Monday, May 15, 2006

The Elms "The Chess Hotel."



"The town I live in just isn't 'the scene,'" says The Elms' singer Owen Thomas. "Nobody's wearing leather pants, and it's not the hipster part of America. It's the real-life, non-delusional part of the States."
The Elms, a foursome of brothers and best friends, claim the same hometown as John Cougar Mellencamp, namely Seymour, Indiana. Whereas the Coug painted his own pictures of Midwest life in the songs "Pink Houses" and "Small Town," the Elms reflect their heartland experience through the prism of youthful angst and elusive opportunities.
Fortunately, their rookie release, "Truth, Soul, Rock & Roll," struck such a chord with today's "small town" teens that opportunity came to the band. The Hoosier State sons landed a major label deal with Universal South Records and recently released their sophomore disc, "The Chess Hotel." Moreover, the new album not only retains that Elms sound – classic rock mixed with Brit-pop sophistication – but it also digs deeper into their powerful perspective.
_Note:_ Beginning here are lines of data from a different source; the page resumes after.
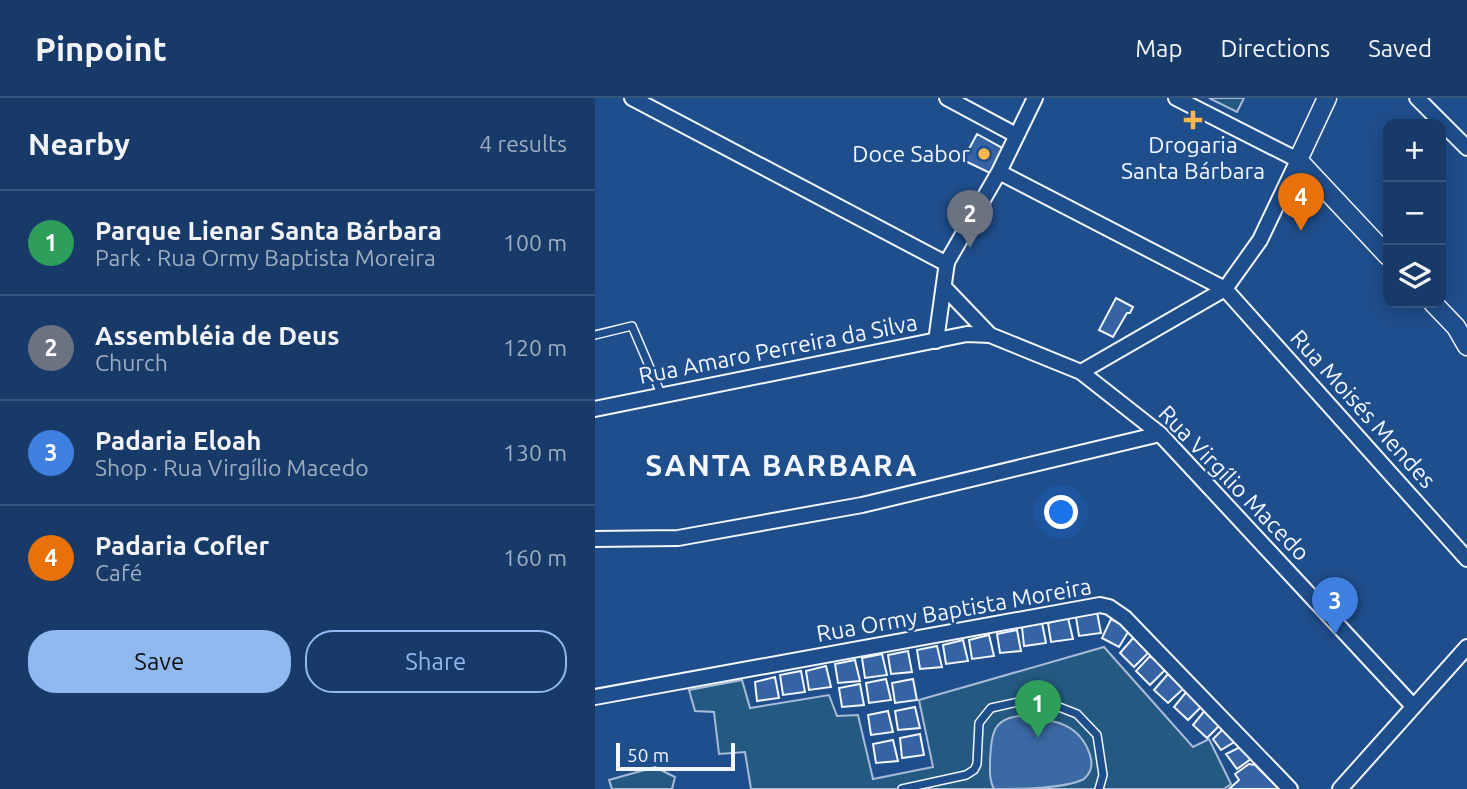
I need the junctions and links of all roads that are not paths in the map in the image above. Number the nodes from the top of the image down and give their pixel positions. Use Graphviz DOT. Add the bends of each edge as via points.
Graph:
graph roads {
  1 [pos="632,98"];
  2 [pos="947,98"];
  3 [pos="1035,98"];
  4 [pos="1176,98"];
  5 [pos="1328,98"];
  6 [pos="1417,98"];
  7 [pos="1017,135"];
  8 [pos="1467,148"];
  9 [pos="1297,160"];
  10 [pos="999,172"];
  11 [pos="1383,251"];
  12 [pos="947,264"];
  13 [pos="944,287"];
  14 [pos="1225,289"];
  15 [pos="1438,308"];
  16 [pos="595,335"];
  17 [pos="990,335"];
  18 [pos="936,341"];
  19 [pos="1467,346"];
  20 [pos="1081,372"];
  21 [pos="662,396"];
  22 [pos="595,409"];
  23 [pos="1160,433"];
  24 [pos="595,539"];
  25 [pos="1467,559"];
  26 [pos="1467,647"];
  27 [pos="595,697"];
  28 [pos="1413,706"];
  29 [pos="902,789"];
  30 [pos="1099,789"];
  31 [pos="1290,789"];
  32 [pos="1339,789"];
  1 -- 12 [label="street"];
  2 -- 7 [label="street"];
  3 -- 7 [label="street"];
  4 -- 9 [label="street"];
  5 -- 9 [label="street"];
  6 -- 8 [label="street"];
  7 -- 10 [label="street"];
  9 -- 11 [label="street"];
  9 -- 14 [label="street" via="1260,240"];
  10 -- 12 [label="street"];
  10 -- 14 [label="street"];
  12 -- 13 [label="street, Rua Amaro Perreira da Silva"];
  13 -- 17 [label="street, Rua Virgílio Macedo"];
  13 -- 18 [label="street, Rua Amaro Perreira da Silva"];
  14 -- 20 [label="street"];
  14 -- 25 [label="street, Rua Moisés Mendes"];
  15 -- 19 [label="street"];
  16 -- 21 [label="lane" via="632,326"];
  17 -- 18 [label="street, Rua Virgílio Macedo" via="967,334"];
  17 -- 20 [label="street, Rua Virgílio Macedo"];
  18 -- 21 [label="street, Rua Amaro Perreira da Silva"];
  20 -- 23 [label="street, Rua Virgílio Macedo"];
  21 -- 22 [label="street, Rua Amaro Perreira da Silva"];
  23 -- 24 [label="street" via="862,505 678,538"];
  23 -- 28 [label="street, Rua Virgílio Macedo"];
  26 -- 28 [label="street"];
  27 -- 31 [label="street, Rua Ormy Baptista Moreira" via="1100,605 1125,618"];
  28 -- 32 [label="street"];
  29 -- 30 [label="lane" via="974,770 979,723 991,708 1036,698 1077,714 1097,735 1103,775"];
}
"There are millions of American people who, by and large, are victims of circumstance," Thomas explains. "Where Mellencamp celebrated small town life, I think we expose it a little bit."
The Elms capture these feelings throughout the album, from the title track to the lead single "Nothin' to Do With Love." The band does this lyrically, of course, but also sonically.
The singer concludes, "Listen to songs like 'The Chess Hotel' about blue-collar burnout, or songs like 'Makes Good Sense' or 'The Towers & The Trains.' For those songs to come at you from 50 sonic angles makes no sense. We wanted people to feel the raw sentiments of our town and the raw sentiments of real life for the bulk of Americans. The sound needed to come right up the middle of the speakers."